Polysemy of the verbs ya and tla in Northern Sotho
Thesis (MA (African Languages))--University of Stellenbosch, 2006.
ENGLISH ABSTRACT: The topic of study is ‘go’ and ‘come’ verbs in Northern Sotho, which can be classified as verbs of state or motion. This study examines the semantics as well as the syntactic analysis of these verbs of state of motion within the framework of Pustejovsky’s Generative Lexicon Theory.
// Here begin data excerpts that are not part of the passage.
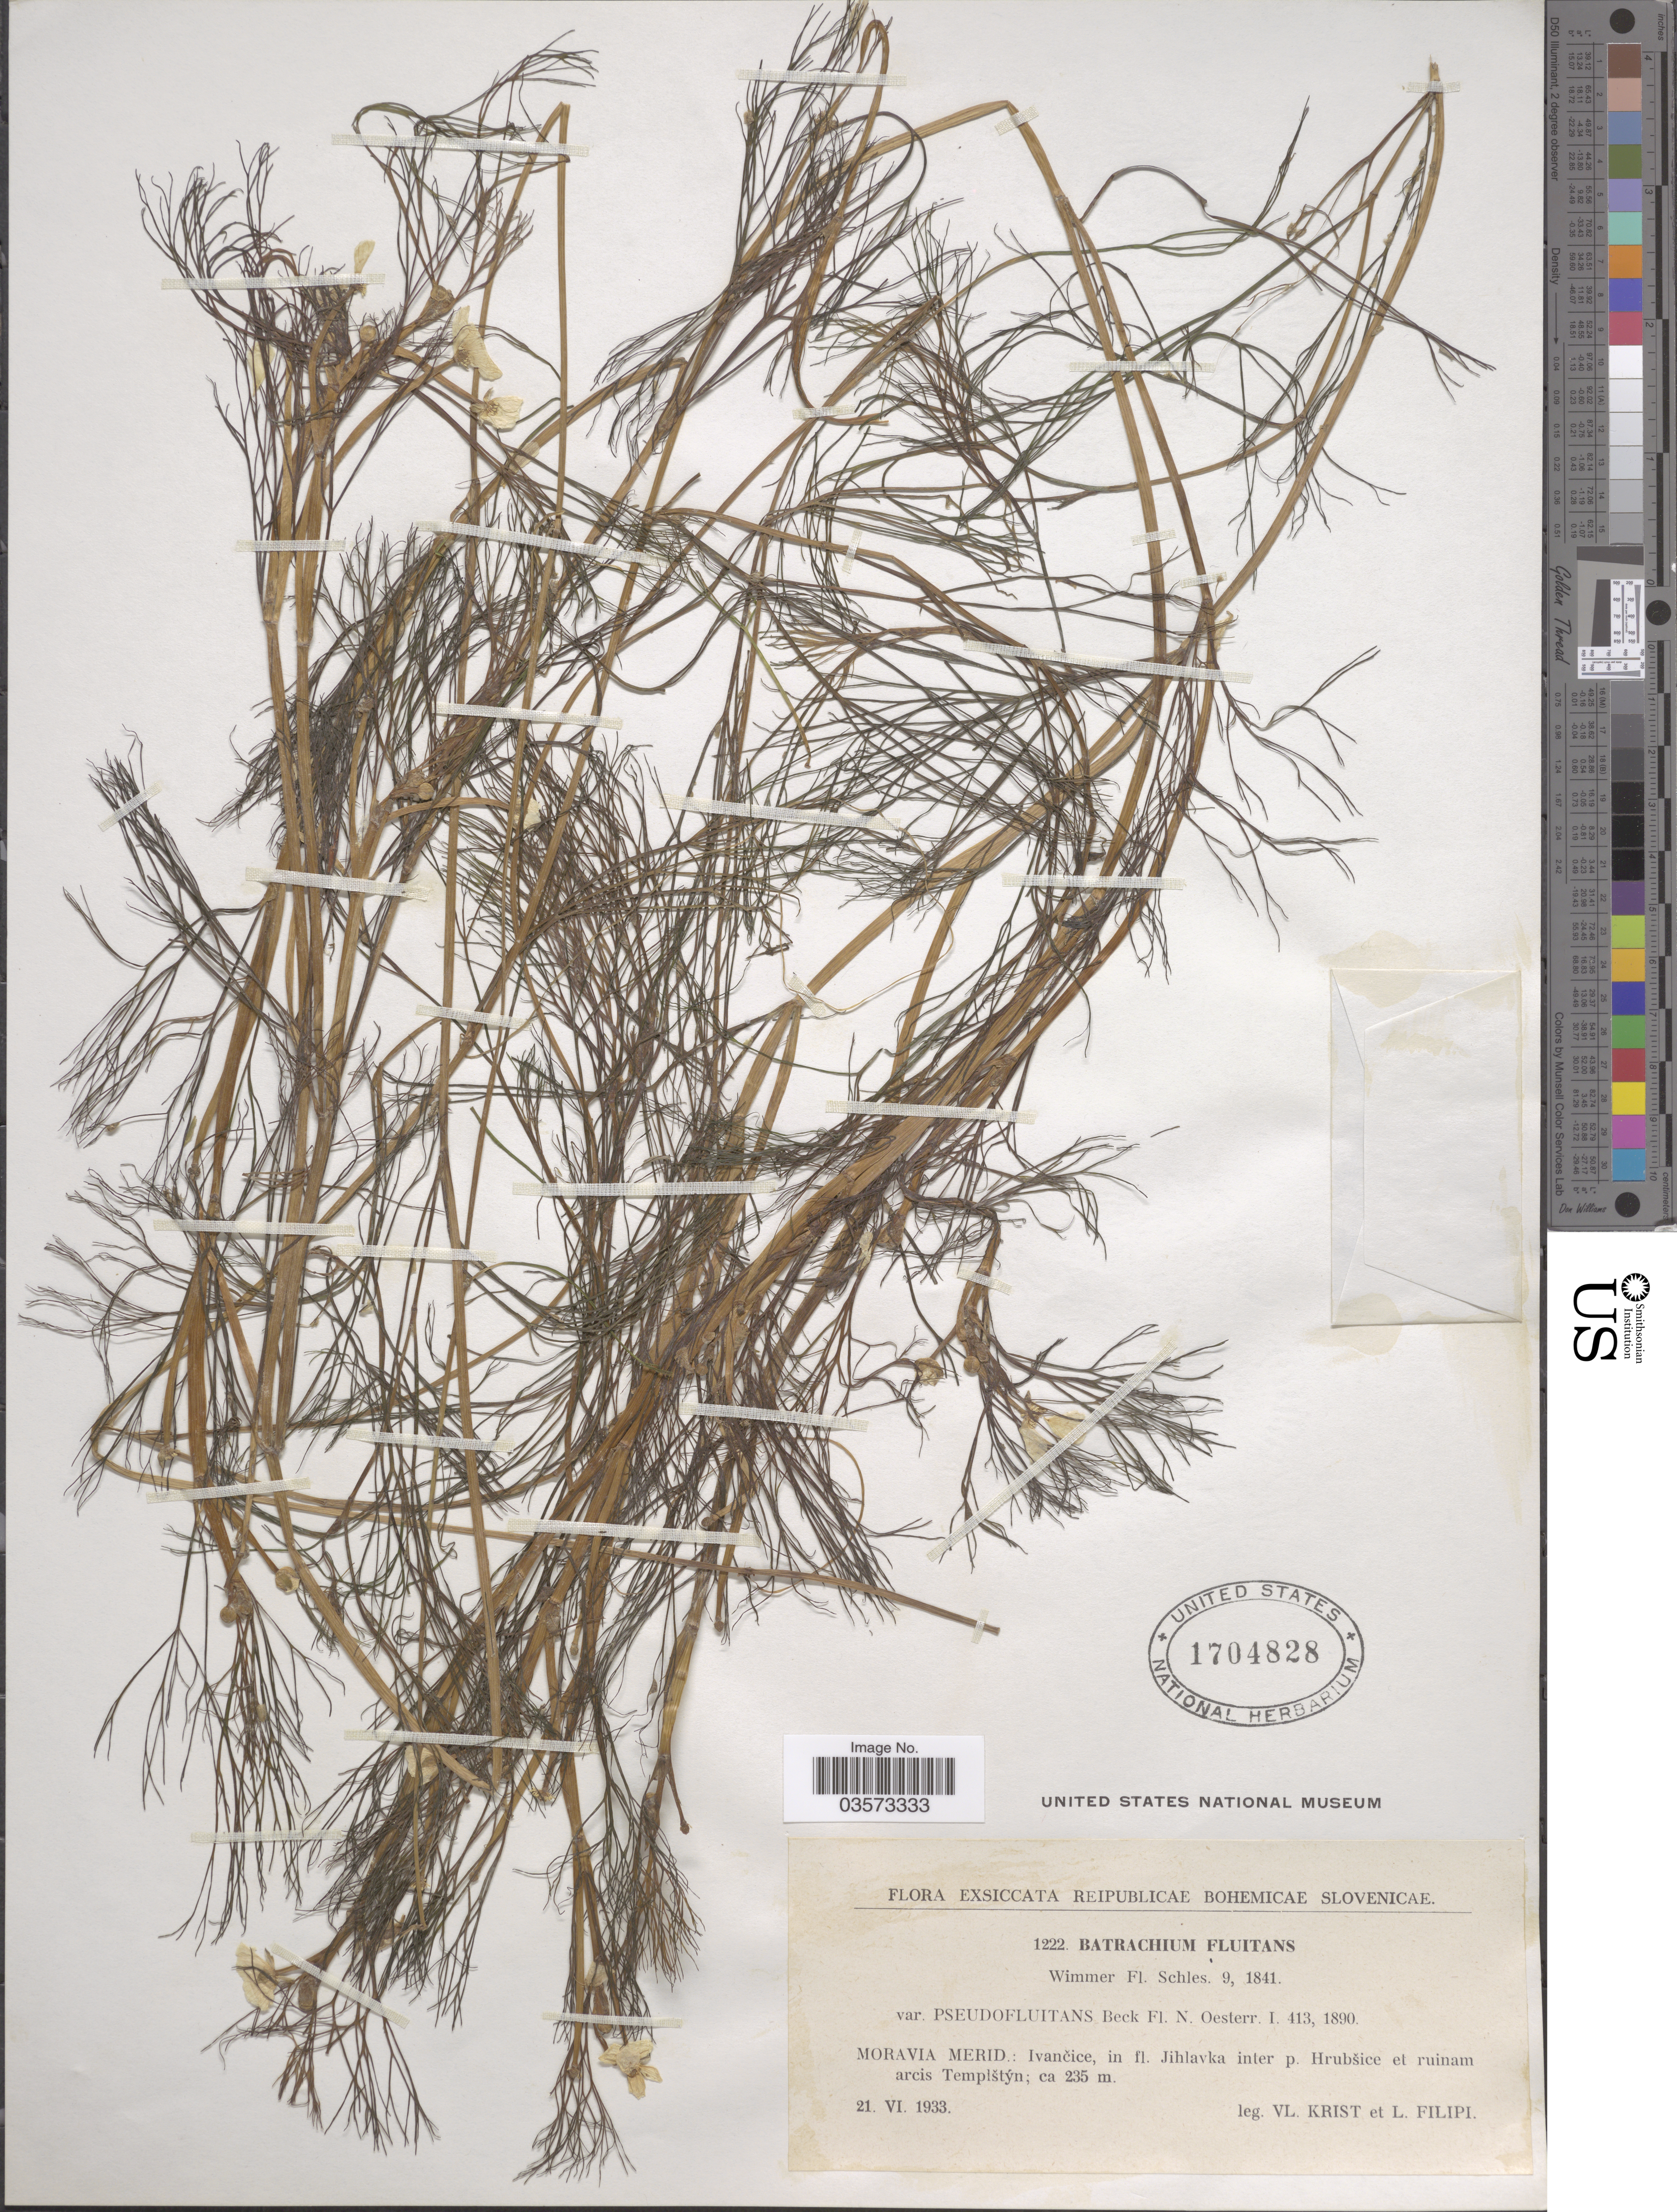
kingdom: Plantae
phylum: Tracheophyta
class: Magnoliopsida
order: Ranunculales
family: Ranunculaceae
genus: Ranunculus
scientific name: Ranunculus fluitans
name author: Lam.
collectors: V. Krist & L. Filipi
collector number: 1222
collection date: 1933-06-21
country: Czechia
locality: Moravia Merid.: Ivancice, in fl. Jihlavka inter p. Hrubsice et ruinam arcis Templstýn.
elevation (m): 235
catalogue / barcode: US 1704828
This study will explore the polysemy of ‘ya’, as shown in the sentences below: 1. Bana ba ya nokeng. (The children go/are going to the river) 2. Bašimane ba ya šokeng. (The boys go/are going to the bush) The verb ya ‘go’ may end with the suffix –ile to realise the past tense of ya as illustrated in the following examples: 3. Bana ba ile nokeng. (The children went to the river) 4. Bašemane ba ile šokeng. (The boys went to the bush) The study also examines the polysemy of the verb –tla in Northern Sotho. The verb tla ‘come’ semantically denotes motion as shown in the sentences below. 5. Basadi ba tla monyanyeng. (The women come to the party) 6. Banna ba tla kopanong. (Men come/are coming to the meeting) The verb tla may end with the suffix –ile to demonstrate the past tense of –tla, as shown in the following sentences. 7. Ngwana o tlile sekolong. (The child came to school) 8. Mokgalabje o tlile kgorong. (The old man came to the headkraal) This study will demonstrate that the agent argument of the verbs –ya and –tla may regularly occur as complement of the preposition le in Northern Sotho. The range of data examined demonstrate that the verbs –ya and –tla exhibit a wide range of semantic selectional properties as regard to the subject argument and the locative argument. The study also analyses the aspectual properties of the sentences with –ya and –tla with reference to the activity and achievement situation types.